┌─ Records to use

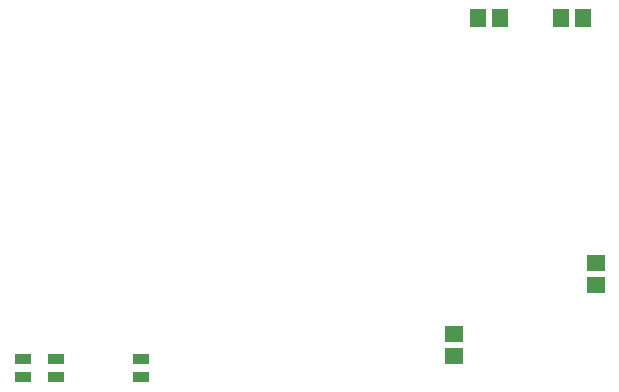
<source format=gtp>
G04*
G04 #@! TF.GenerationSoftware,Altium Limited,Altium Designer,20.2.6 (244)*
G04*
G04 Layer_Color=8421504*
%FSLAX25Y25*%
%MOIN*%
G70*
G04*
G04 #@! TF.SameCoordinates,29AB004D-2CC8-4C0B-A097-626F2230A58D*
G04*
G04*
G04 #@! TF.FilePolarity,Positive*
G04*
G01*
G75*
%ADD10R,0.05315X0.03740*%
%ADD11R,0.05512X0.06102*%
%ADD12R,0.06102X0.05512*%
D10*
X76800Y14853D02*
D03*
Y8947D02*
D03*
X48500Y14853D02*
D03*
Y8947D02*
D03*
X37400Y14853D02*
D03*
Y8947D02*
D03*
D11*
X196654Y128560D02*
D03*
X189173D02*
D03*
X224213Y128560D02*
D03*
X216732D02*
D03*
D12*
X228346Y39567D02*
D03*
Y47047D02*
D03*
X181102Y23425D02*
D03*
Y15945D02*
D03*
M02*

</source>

└─
┌─ Records to use

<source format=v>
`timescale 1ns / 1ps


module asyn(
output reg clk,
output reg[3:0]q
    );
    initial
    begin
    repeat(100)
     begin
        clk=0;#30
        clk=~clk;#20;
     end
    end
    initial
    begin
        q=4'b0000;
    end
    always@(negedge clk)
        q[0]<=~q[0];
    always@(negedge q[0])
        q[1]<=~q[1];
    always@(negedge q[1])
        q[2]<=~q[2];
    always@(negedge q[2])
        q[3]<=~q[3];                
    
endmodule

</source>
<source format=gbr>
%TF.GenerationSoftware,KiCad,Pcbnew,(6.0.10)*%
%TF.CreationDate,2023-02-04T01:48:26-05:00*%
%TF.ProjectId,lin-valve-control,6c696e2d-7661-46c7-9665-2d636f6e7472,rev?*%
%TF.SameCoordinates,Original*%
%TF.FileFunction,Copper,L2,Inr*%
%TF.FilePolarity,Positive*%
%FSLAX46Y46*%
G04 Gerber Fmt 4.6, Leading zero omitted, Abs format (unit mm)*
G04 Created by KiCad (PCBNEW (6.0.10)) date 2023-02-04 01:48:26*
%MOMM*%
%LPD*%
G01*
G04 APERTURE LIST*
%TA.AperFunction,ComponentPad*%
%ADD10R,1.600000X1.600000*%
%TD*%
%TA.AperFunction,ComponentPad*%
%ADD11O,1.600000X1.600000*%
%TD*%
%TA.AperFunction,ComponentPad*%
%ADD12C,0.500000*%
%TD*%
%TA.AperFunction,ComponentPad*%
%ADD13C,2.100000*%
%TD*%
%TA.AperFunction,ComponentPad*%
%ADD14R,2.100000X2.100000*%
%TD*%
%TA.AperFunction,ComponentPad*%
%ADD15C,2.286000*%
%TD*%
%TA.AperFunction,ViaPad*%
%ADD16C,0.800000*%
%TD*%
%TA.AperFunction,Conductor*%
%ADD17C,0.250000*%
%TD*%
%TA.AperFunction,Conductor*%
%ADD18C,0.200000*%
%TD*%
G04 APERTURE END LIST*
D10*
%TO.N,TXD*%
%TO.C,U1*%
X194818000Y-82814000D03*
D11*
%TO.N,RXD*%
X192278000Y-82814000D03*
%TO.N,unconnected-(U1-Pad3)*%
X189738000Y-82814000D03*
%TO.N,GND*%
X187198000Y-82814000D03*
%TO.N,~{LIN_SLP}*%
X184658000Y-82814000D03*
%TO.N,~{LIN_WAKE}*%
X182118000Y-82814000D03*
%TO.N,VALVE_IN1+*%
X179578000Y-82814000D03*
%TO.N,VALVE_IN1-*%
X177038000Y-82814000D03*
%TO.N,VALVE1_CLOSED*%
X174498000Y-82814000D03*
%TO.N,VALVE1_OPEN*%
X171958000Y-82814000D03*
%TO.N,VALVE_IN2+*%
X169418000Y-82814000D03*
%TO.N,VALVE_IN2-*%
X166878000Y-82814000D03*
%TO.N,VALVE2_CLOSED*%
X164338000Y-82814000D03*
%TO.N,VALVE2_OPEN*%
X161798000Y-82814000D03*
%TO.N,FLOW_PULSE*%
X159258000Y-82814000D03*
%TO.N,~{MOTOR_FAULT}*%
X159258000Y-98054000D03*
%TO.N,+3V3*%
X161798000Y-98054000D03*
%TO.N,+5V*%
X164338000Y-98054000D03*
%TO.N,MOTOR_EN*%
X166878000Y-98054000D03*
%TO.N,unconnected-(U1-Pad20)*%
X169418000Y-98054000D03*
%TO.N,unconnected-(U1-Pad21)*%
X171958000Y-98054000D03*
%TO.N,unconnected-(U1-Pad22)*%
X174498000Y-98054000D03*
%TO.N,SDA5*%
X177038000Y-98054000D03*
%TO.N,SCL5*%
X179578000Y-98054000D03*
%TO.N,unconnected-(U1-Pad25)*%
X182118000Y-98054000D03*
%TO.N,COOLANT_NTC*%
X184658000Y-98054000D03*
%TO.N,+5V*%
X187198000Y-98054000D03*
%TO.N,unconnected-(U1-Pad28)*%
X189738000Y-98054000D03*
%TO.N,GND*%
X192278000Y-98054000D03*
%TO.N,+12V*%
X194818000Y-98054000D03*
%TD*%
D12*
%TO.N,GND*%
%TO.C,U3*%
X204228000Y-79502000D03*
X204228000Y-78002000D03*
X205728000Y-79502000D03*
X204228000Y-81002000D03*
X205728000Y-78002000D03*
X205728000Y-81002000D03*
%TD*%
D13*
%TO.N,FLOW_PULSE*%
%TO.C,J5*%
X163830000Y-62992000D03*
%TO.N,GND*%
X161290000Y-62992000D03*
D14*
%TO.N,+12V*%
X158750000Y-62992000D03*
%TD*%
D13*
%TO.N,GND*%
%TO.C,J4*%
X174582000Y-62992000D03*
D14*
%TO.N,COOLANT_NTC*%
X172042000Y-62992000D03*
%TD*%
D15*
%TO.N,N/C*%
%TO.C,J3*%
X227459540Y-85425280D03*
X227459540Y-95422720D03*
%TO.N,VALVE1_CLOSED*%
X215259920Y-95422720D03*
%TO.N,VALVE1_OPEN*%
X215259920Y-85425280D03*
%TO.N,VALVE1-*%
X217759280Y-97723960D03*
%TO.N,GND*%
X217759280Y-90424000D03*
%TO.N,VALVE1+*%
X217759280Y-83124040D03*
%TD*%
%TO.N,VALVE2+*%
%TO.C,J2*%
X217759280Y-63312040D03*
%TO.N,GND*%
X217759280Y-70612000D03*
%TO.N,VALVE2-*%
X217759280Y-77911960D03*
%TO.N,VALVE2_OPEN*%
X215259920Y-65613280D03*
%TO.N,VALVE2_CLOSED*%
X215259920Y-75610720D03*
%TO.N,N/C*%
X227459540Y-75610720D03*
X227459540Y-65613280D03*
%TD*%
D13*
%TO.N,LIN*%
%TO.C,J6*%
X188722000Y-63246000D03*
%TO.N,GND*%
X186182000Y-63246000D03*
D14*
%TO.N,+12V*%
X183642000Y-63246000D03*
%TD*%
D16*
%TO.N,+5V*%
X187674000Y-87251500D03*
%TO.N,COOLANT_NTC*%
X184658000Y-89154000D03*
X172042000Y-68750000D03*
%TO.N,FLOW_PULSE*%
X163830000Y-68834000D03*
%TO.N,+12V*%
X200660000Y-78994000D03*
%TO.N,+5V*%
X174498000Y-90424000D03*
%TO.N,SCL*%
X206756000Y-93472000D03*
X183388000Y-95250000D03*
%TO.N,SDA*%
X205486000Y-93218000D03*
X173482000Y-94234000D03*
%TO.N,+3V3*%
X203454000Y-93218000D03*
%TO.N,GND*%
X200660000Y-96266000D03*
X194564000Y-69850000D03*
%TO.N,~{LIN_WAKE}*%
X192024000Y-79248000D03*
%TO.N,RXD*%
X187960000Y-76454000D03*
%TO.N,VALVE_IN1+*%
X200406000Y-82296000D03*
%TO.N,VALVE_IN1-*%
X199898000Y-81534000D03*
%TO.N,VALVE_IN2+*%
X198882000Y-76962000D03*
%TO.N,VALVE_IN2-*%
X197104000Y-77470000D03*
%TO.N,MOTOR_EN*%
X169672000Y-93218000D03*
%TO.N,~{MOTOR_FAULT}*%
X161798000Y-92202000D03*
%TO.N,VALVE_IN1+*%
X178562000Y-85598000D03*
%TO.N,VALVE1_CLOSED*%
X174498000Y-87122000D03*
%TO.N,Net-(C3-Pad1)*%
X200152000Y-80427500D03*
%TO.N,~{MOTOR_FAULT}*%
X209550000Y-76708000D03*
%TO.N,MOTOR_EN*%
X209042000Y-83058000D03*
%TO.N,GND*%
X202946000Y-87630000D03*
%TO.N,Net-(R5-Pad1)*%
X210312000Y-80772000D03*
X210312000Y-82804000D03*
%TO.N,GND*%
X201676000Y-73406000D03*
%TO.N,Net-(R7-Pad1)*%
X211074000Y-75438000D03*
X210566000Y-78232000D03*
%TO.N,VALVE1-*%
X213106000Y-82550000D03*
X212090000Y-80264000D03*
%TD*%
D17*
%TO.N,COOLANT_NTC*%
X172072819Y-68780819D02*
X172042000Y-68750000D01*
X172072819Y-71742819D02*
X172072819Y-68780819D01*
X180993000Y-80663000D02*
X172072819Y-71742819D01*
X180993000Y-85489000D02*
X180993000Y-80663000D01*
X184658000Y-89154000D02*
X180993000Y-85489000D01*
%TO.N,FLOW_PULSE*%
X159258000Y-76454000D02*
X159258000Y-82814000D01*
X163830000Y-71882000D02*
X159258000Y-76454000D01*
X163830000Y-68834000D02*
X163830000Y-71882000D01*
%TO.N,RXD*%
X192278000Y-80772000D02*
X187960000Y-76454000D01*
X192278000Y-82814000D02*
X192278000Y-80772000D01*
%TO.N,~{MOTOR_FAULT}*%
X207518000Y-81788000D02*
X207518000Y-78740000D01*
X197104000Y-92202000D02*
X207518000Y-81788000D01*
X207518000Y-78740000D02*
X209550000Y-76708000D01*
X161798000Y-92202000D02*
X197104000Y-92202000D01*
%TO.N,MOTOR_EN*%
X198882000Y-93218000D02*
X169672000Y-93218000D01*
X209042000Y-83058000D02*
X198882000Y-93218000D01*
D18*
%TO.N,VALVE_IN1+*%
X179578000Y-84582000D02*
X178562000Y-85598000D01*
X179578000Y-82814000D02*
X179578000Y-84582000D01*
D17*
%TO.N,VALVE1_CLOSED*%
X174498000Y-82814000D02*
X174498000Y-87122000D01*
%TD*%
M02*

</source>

└─
┌─ Records to use

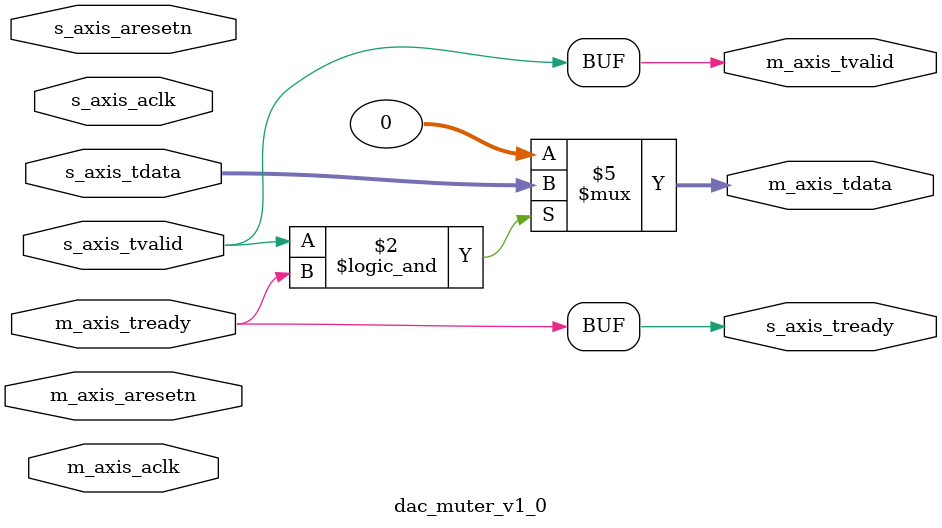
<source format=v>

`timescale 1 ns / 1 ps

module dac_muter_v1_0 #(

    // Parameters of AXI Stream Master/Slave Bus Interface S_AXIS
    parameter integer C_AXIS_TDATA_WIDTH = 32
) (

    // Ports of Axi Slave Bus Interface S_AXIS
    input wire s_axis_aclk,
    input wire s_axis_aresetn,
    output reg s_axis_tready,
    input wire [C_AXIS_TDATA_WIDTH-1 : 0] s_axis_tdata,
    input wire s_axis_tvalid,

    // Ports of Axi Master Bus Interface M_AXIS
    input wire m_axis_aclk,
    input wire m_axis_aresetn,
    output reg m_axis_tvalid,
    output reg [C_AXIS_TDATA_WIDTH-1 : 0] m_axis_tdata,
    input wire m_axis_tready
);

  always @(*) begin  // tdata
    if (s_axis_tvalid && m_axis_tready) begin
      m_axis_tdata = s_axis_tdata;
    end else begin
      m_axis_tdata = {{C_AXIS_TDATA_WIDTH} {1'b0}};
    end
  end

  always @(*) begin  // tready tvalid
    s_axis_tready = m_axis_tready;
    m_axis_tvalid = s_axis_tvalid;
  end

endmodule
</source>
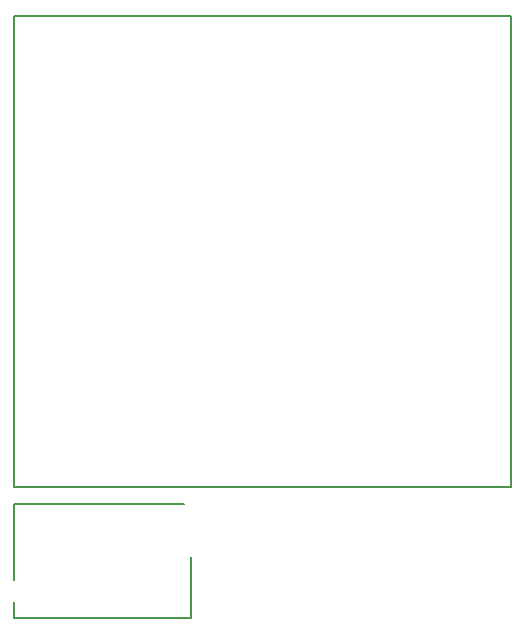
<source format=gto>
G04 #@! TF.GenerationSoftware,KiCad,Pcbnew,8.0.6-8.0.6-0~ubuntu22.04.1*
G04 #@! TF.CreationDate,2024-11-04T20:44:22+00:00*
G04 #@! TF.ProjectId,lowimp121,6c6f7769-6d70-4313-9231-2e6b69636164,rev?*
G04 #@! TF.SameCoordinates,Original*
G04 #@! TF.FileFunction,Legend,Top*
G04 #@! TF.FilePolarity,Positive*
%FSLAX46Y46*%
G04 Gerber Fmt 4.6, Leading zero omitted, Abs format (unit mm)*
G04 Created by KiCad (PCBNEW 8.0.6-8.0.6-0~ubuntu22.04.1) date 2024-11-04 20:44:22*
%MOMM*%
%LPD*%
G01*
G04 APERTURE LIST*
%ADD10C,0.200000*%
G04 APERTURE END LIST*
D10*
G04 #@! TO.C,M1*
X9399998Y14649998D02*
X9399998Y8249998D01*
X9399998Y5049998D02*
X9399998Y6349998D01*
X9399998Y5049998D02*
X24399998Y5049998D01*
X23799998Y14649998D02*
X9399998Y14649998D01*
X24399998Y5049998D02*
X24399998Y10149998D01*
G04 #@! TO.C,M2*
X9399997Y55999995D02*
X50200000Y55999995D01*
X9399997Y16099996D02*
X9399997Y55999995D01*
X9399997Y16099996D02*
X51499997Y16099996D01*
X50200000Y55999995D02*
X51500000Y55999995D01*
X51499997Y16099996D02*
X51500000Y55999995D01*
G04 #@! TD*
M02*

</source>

└─

Your objective:
Search the listing for the string "KiCad". Copy each line where it is found.

Answer for the task:
%TF.GenerationSoftware,KiCad,Pcbnew,(6.0.10)*%
G04 Created by KiCad (PCBNEW (6.0.10)) date 2023-02-04 01:48:26*
G04 #@! TF.GenerationSoftware,KiCad,Pcbnew,8.0.6-8.0.6-0~ubuntu22.04.1*
G04 Created by KiCad (PCBNEW 8.0.6-8.0.6-0~ubuntu22.04.1) date 2024-11-04 20:44:22*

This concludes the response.